Our study has both strengths and limitations. The PAMF’s service area spans over many of the San Francisco Bay Area counties. The San Francisco Bay Area, one the most ethnically diverse metropolitan areas, is home to the largest population of Asians in the nation. The large underlying Asian population guarantees adequate representation of each Asian racial/ethnic subgroup, and makes it an ideal place to determine sensitivity and specificity of name lists in a real world application. However, few areas of the country have as high Asian prevalence as the San Francisco Bay Area and name identification will be less accurate in communities with more typical racial/ethnic distributions. Additionally, this study capitalized on PAMF’s electronic medical record system. While all clinical data sources include patient names, access to identifiable records is often difficult or complicated for researchers. Another limitation of name list identification for Asian subgroups is that sensitivity varies across racial/ethnic groups, for reasons related to name characteristics. Asian Indian name identification is less complete because there is a large universe of names used in the linguistically heterogeneous South Asian subcontinent. The original name lists omitted names that had fewer than 5 occurrences in the derivation files at the Social Security Administration (for confidentiality reasons), and that reduced the sensitivity of the Asian Indian list. Finally, Korean surnames have a unique problem. A small number of surnames are extremely common in Korea, but some of them also occur among non-Asian populations (eg, Lee) and others are Chinese in origin (eg, Chang). These names are not specific enough to Koreans and cannot be used for name identification. However, our comparisons of clinical outcomes demonstrate that even though some Asian subgroups are less completely identifiable by name, they appear to be just as representative of the entire group as those groups with more complete name-identification, such as Vietnamese.

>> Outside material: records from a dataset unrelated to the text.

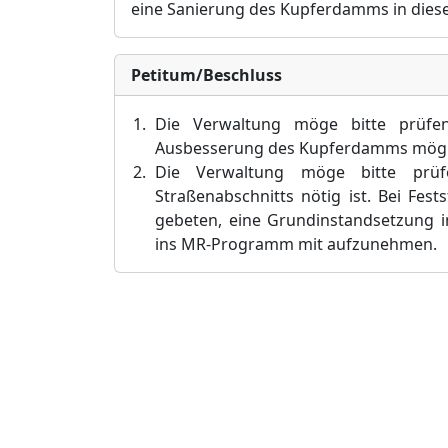
eine Sanierung des Kupferdamm
s in die
Petitum/Beschluss
Die Verwaltung möge bitte prüfen
Ausbesserung des Kupferdamms möglic
Die Verwaltung möge bitte prüfe
Straßenabschnitts nötig ist. Bei Fes
gebeten, eine Grundinstandsetzung i
ins MR-Programm mit aufzunehmen.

This paper has shown that when clinical data sources have names but limited or no Asian race/ethnicity data, name lists may be used to infer specific Asian racial/ethnic subgroups. In these situations, clinicians and decision makers could use name lists to identify potential racial/ethnic disparities in disease or in healthcare receipt, or target specific populations to provide more culturally competent care. Using the inverse of the sensitivity estimates from this study as sample weights, the number of people identified by surname and given name can be adjusted to estimate the actual racial/ethnic population size.
We make several recommendations to users of these Asian subgroup name lists. First, organizations planning to use name lists to infer Asian subgroups should consider using the given name list together with the surname lists. For situations when the broad category of “Asian” is known, the combination of conditional surname and given name should be used with the known race information. Second, one should be aware of the differences in sensitivity across subgroups and sex when applying name lists to a target population. Name list identification is also more accurate and complete for older populations. Third, one should be attentive to the prevalence of Asian subgroups in the target population. Even though the specificities of the lists are high, the accuracy of name lists as measured through the PPV and NPV vary dramatically by the concentration of Asians in the target population. Finally, we hope our findings will lead to new studies of racial/ethnic health and healthcare disparities in areas with substantial concentrations of Asian such as California, the San Francisco Bay Area, Los Angeles, New York, and Hawaii and in data sources where there is Asian race information.